◆ **Consigne 1**: Reproduisez le passage de l'extrait sur le plan Chlordécone IV allant de « Le plan propose » jusqu'à « s’indigne Jean-Marie Nomertin. », en remplaçant « légumes racines » par « tubercules ».
◆ **Consigne 2**: Expliquez en une à trois phrases pourquoi, selon l'extrait sur le plan Chlordécone IV, la méfiance envers la déclaration d'Edwige Duclay est compréhensible.

+++ Extrait du document +++

Le plan Chlordécone IV est une suite de mesures mises en place par le gouvernement français en 2021 ayant pour but de lutter contre la pollution au chlordécone. Pour ceux qui ont du chlordécone dans le sang, mais qui n’ont pas (encore) développé de pathologie, Mme Duclay avance une solution : « On peut se débarrasser du chlordécone si on arrête de consommer des produits avec du chlordécone. Entre 4 et 6 mois, on peut diviser le taux de chlordécone dans le sang. On peut l’éliminer et la priorité, c’est d’avoir une alimentation zéro risque Chlordécone », explique-t-elle.

Le plan propose de faire analyser les sols des producteurs, mais aussi des ateliers collectifs gratuits pour adapter sa consommation. Parmi les aliments ciblés, il y a les légumes racines, les œufs, les poissons et les crustacés des zones interdites à la pêche.

À l’évocation de ce plan, on éclate de rire la permanence chlordécone de la CGT-G. « C’est méprisant ! L’État nous a dit que le pesticide pouvait mettre 700 ans pour disparaître, maintenant, il suffit juste de bien manger ? Et quand on voit le nombre de personnes qui sont décédées… On est en train d’établir une liste, rien que ces 6 derniers mois, il y a plus de 200 travailleurs qu’on avait référencé comme victimes qui sont parties. Ce genre de discours, c’est juste pour cacher les fautes graves de l’État », s’indigne Jean-Marie Nomertin.

Si la déclaration d’Edwige Duclay repose sur des études scientifiques, la méfiance est compréhensible. Tout d’abord, le scandale a mis des années à éclater, des documents pouvant être compromettants ont disparu, et même aujourd’hui, alors que les preuves sont là, la justice n’est toujours pas rendue.

+++ Données fournies +++

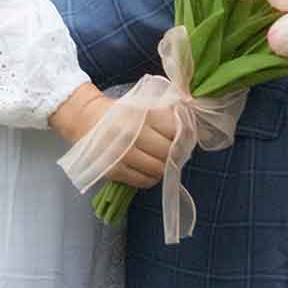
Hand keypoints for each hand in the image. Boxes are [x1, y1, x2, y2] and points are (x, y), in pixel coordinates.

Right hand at [50, 83, 175, 189]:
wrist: (84, 119)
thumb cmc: (118, 113)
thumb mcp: (142, 106)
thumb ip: (169, 115)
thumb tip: (202, 129)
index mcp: (139, 114)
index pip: (174, 129)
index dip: (182, 135)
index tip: (181, 137)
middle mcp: (130, 133)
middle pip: (168, 151)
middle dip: (174, 153)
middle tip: (171, 151)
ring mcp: (121, 154)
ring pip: (158, 169)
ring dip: (163, 167)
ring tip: (157, 159)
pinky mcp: (113, 170)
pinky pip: (143, 181)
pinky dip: (150, 177)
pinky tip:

+++

◆ **Résultat attendu 1**:
Le plan propose de faire analyser les sols des producteurs, mais aussi des ateliers collectifs gratuits pour adapter sa consommation. Parmi les aliments ciblés, il y a les tubercules, les œufs, les poissons et les crustacés des zones interdites à la pêche.

À l’évocation de ce plan, on éclate de rire la permanence chlordécone de la CGT-G. « C’est méprisant ! L’État nous a dit que le pesticide pouvait mettre 700 ans pour disparaître, maintenant, il suffit juste de bien manger ? Et quand on voit le nombre de personnes qui sont décédées… On est en train d’établir une liste, rien que ces 6 derniers mois, il y a plus de 200 travailleurs qu’on avait référencé comme victimes qui sont parties. Ce genre de discours, c’est juste pour cacher les fautes graves de l’État », s’indigne Jean-Marie Nomertin.

◆ **Résultat attendu 2**: Le scandale a mis des années à éclater, et des documents pouvant être compromettants ont disparu. De plus, alors que les preuves sont là, la justice n'est toujours pas rendue.